If $\overline{B}(a;r)\subset D$, then $q:=\inf_{\omega\in\Omega}|\omega-a|>r$, and so $$ \begin{align} \frac{|z-a|}{|\omega-a|}\leq \frac{|z-a|}{q}\leq\frac{r}{q}<1,\qquad \omega\in\Omega,\quad z\in B(a;r). \end{align} $$ Hence, for any $z\in B(a;r)$ fixed, the series $$ \omega\mapsto \sum^\infty_{n=0}\frac{(z-a)^n}{(\omega-a)^{n+1}} =\frac{1}{\omega-z} $$ converges absolutely and uniformly in $\Omega$. By dominated convergence (to justify change of order of summation and integration) $$ f(z)=\int_\Omega \frac{\mu(d\omega)}{\omega-z}= \int_\Omega \sum^\infty_{n=0}\frac{(z-a)^n}{(\omega-a)^{n+1}} \,\mu(d\omega) = \sum^\infty_{n=0}c_n(z-a)^n, $$ where the $c_n$ satisfy $\eqref{three}$. The last statement follows from the estimate $$\begin{align} \limsup_{n\rightarrow\infty}\sqrt[n]{|c_n|}\leq\lim_{n\rightarrow\infty}\frac{1}{r}\sqrt[n]{\frac{\|\mu\|_{TV}}{r}}=\frac{1}{r} \end{align} $$

• Non tangential asymptotyics.
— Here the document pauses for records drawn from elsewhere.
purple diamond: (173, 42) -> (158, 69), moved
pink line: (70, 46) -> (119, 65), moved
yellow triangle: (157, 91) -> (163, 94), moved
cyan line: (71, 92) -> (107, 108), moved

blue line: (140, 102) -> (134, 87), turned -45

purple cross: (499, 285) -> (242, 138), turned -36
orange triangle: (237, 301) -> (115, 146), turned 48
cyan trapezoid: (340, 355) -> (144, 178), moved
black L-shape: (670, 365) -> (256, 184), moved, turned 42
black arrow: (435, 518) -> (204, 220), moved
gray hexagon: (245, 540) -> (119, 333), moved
Suppose $|z|\rightarrow\infty$ over a region of the form $T_M=\{z=x+iy\in\mathbb{C}:|x|\leq M|y|\}\setminus\Omega$ for some fixed $M>0$. Then $$ \Big|\frac{z}{\omega-z}\Big|\leq\frac{|z|}{||z|-|\omega||}\xrightarrow{|z|\rightarrow\infty}1 $$ for each $\omega\in\Omega$, and $$ \Big|\frac{z}{\omega-z}\Big|\leq\frac{|x|+|y|}{|y|}\leq M+1 $$ for all $\omega\in\Omega$. Then, by dominated convergence, letting $z\rightarrow\infty$ over the region $T_M$ $$ zf(z)=\int_\Omega\frac{z}{\omega-z}\,\mu(d\omega)\xrightarrow{|z|\rightarrow\infty}\mu(\Omega) $$

• If $\mu$ has compact support, then the asymptotic may be improved considerably . Let $M=\sup\{|\omega|:\omega\in \Omega\}$. Then $$ \frac{1}{\omega-z}=-\frac{1}{z}\frac{1}{1-\tfrac{\omega}{z}}=-\frac{1}{z}\sum^\infty_{k=0}\frac{\omega^n}{z^n} $$ By dominated convergence

$$ f(z)=-\frac{1}{z}\sum^\infty_{k=0}z^{-n}\int_\Omega \omega^n\,\mu(d\omega) $$

Hence

$$zf(z)=\mu(\Omega) +z^{-1}\int_\Omega \omega\,\mu(d\omega) +o_\mu(z^{-1}) $$